È ovvio che questo potrà avere un effetto anche sulla dinamica demografica di impresa, che aveva visto anch’essa la fine del suo andamento positivo nel 2018, dopo una corsa ininterrotta dal 2013, anno in cui erano state introdotte le Srl semplificate. Nel 2019 le nuove società di capitali sono state meno di 93mila (-5,8%), mentre sono aumentati sia i fallimenti che le liquidazioni volontarie, che si erano dimezzate tra il 2012 e il 2017-2018. Nel 2019 entrambi gli indicatori risultano in crescita: i fallimenti del 12,4% (toccando quota 1.750) e le liquidazioni dell’1,7% a quota 3.858 (già in aumento del 7% dell’anno precedente).

La buona notizia, che Confindustria e Cerved non mancano di sottolineare, è che i fondamentali finanziari delle Pmi continuano a rafforzarsi, registrando una forte riduzione del peso dei debiti finanziari in rapporto al capitale netto, sceso nel 2018 al 63% (dal 66% del 2017 e dal 116% del 2007).

Pmi e debito

Il futuro, secondo gli autori dello stufio, si giocherà proprio su questo dato. Il maggior problema delle Pmi è oggi la liquidità, ma è possibile farvi fronte proprio perché, anche in un contesto di debole crescita di fatturato e redditività, i fondamentali finanziari hanno continuato a migliorare. Dunque, nella media, le imprese hanno la possibilità di richiedere un finanziamento.
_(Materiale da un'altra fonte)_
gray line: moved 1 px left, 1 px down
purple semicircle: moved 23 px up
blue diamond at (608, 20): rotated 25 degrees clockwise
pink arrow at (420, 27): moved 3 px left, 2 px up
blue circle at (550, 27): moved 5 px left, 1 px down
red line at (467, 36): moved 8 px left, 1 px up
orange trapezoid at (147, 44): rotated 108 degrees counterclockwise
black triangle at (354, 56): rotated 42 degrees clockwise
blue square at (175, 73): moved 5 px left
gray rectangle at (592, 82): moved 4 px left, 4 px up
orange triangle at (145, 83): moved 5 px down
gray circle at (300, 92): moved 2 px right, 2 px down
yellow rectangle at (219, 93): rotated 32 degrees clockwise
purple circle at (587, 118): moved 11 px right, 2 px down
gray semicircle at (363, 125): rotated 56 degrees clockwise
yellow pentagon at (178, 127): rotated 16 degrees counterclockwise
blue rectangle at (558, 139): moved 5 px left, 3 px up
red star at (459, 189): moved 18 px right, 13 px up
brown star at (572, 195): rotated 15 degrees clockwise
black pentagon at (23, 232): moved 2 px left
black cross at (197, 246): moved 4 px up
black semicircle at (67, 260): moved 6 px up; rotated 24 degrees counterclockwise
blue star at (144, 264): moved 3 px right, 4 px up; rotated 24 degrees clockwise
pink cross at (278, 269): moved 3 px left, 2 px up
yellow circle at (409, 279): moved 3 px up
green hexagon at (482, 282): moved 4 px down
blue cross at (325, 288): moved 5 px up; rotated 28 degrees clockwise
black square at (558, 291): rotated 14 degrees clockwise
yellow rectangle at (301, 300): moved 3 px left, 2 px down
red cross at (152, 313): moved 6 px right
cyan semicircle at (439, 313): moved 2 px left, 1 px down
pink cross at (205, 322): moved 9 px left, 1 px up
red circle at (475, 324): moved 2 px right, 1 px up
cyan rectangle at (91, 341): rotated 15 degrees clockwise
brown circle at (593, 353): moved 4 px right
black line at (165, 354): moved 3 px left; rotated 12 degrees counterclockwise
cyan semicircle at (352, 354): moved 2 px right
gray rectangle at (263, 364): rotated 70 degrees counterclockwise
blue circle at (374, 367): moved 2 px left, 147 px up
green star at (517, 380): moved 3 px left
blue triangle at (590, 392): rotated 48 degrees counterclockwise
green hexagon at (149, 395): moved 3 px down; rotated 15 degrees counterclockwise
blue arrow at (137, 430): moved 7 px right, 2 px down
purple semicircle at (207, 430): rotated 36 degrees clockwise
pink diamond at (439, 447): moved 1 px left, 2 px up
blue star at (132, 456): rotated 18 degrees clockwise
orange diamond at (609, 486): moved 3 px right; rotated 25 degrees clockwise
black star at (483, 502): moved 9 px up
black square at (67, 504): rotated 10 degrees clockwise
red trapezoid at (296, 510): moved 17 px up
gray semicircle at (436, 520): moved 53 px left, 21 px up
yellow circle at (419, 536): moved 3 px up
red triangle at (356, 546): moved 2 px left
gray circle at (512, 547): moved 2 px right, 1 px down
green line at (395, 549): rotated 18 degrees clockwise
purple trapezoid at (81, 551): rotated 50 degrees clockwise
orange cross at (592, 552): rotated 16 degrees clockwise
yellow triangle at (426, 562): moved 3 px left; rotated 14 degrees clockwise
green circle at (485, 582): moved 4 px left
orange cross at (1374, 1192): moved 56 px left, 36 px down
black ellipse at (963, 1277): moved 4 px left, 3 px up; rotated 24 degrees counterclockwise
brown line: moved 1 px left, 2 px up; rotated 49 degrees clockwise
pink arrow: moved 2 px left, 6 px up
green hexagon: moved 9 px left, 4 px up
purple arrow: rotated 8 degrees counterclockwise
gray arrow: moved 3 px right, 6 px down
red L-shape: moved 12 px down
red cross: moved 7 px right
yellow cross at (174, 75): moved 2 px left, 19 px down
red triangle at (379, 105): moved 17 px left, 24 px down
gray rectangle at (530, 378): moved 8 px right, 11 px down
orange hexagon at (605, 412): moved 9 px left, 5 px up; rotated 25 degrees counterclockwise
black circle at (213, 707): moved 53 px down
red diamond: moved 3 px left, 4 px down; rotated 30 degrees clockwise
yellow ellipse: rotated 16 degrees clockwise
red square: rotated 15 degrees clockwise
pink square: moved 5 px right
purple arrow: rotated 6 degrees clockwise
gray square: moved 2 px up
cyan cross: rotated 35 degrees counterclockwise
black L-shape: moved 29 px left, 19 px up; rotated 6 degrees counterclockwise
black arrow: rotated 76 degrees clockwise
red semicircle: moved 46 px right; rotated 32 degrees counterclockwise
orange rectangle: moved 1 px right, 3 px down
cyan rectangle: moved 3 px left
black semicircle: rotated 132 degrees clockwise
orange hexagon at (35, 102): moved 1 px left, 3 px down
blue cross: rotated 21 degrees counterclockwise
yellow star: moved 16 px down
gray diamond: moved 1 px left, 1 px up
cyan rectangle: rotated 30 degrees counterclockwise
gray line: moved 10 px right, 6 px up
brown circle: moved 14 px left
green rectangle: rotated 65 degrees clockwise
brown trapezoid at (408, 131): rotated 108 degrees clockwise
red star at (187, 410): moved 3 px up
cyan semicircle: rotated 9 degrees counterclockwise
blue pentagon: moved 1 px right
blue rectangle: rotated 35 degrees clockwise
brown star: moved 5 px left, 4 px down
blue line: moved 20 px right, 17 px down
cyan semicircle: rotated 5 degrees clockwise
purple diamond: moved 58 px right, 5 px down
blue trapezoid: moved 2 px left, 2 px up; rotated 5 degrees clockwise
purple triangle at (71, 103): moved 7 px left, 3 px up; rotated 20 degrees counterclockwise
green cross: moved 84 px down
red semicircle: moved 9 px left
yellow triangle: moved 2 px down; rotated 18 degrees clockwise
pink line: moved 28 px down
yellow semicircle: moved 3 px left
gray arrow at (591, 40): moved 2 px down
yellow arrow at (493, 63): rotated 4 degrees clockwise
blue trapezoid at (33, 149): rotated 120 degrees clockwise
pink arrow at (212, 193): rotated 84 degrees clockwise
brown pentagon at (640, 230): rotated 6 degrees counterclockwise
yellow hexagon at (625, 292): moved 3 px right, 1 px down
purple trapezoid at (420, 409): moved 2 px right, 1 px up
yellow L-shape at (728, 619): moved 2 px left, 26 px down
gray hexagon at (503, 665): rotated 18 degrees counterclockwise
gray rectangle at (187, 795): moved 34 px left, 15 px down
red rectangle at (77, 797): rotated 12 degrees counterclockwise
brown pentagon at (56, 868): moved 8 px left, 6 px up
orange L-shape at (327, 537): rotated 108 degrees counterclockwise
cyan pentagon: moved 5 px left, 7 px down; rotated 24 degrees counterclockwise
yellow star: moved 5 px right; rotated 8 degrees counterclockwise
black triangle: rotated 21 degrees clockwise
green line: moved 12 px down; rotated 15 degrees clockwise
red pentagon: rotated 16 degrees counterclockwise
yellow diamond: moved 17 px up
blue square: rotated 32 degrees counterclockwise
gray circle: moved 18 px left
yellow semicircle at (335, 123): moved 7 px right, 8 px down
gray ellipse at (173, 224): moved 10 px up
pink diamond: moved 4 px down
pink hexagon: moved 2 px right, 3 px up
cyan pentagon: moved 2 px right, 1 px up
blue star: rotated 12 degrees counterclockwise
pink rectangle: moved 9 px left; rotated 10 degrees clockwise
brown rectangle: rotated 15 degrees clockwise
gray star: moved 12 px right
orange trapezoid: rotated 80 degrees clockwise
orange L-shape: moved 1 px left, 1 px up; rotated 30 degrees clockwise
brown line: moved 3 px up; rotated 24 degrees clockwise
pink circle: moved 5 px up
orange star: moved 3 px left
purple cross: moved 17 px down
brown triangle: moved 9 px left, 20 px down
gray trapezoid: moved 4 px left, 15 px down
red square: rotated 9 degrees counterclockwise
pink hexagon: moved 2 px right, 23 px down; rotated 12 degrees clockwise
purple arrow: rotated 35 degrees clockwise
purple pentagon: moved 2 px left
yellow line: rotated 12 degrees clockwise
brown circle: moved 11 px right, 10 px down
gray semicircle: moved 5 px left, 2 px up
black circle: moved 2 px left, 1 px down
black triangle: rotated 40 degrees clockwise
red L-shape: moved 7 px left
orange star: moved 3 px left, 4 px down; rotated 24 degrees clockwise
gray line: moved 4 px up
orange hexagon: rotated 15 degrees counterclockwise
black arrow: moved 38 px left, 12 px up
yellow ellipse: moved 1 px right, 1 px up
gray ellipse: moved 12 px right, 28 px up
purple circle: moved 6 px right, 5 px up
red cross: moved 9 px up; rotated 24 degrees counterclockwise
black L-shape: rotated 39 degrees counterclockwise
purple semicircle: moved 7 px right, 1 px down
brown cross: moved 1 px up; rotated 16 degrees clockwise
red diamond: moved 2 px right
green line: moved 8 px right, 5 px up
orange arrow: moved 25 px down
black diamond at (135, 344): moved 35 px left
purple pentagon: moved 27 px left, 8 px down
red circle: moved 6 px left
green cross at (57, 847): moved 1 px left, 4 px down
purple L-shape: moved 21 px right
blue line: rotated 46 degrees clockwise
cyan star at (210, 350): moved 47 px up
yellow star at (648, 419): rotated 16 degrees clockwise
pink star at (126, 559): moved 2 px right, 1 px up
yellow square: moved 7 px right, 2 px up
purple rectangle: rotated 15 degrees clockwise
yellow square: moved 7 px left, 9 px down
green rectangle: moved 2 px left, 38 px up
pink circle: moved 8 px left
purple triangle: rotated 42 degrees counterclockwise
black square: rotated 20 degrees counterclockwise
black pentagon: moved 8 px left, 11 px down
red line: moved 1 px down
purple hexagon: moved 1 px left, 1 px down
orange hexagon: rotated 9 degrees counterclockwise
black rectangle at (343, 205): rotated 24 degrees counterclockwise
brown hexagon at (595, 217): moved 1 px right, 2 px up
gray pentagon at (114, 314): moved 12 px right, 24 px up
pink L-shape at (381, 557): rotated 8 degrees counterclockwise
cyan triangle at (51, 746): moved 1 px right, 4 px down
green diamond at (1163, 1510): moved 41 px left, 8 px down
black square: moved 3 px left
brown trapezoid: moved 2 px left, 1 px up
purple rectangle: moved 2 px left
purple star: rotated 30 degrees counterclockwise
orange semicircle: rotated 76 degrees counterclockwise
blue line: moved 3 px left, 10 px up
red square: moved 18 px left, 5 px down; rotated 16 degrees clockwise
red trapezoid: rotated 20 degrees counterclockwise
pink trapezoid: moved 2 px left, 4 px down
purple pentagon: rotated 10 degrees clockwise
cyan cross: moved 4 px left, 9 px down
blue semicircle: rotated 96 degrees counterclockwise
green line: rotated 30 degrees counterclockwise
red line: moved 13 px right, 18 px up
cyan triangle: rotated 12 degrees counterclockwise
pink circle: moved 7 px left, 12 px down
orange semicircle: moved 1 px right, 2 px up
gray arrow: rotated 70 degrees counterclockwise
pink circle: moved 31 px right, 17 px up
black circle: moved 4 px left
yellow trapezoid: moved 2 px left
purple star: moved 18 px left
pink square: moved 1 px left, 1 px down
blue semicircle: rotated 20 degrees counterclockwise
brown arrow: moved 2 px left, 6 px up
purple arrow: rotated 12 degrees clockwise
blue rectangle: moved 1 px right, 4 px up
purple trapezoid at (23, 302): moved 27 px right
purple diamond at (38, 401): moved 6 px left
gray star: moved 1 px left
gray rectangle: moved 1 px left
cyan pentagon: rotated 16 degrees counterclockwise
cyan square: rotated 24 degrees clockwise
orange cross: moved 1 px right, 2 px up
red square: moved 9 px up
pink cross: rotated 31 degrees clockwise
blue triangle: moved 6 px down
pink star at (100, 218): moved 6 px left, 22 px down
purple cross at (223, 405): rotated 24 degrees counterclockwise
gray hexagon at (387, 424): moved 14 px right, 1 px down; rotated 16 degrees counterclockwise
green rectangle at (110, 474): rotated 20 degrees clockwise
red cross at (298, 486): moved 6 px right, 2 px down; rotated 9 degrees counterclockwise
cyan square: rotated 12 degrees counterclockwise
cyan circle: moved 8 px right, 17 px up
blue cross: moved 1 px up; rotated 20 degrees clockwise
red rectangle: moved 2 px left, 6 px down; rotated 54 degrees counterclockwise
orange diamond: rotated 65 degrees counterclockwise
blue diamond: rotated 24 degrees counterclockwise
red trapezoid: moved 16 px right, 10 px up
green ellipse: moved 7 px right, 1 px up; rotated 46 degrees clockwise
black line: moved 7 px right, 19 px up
E possono così investire per far fronte alla crisi, nei modi che – come rileva Istat – stanno già attuando, ovvero, principalmente riorganizzando spazi e processi (23,2% delle imprese) e modificando o ampliando metodi di fornitura dei prodotti/servizi (13,6%).

Secondo gli analisti di BorsadelCredito.it, quello che è successo nel 2020 può avere l’effetto di una scossa e costringere le imprese a un cambiamento epocale: la pandemia ha dimostrato con i fatti che la digitalizzazione sia ormai una necessità e non è un caso che l’e-commerce sia stato, insieme ai dispositivi medicali, l’unico settore a crescere a doppia cifra, mentre gli altri perdevano altrettanto in termini di vendite. Tutte le imprese lo hanno compreso e stanno aggiungendo il canale digitale alla propria offerta. Ci saranno fallimenti, ci sarà una selezione, ma alla fine le Pmi che resteranno sul mercato saranno più forti e promettenti di prima. E il FinTech sarà al loro fianco per supportarle nel cammino.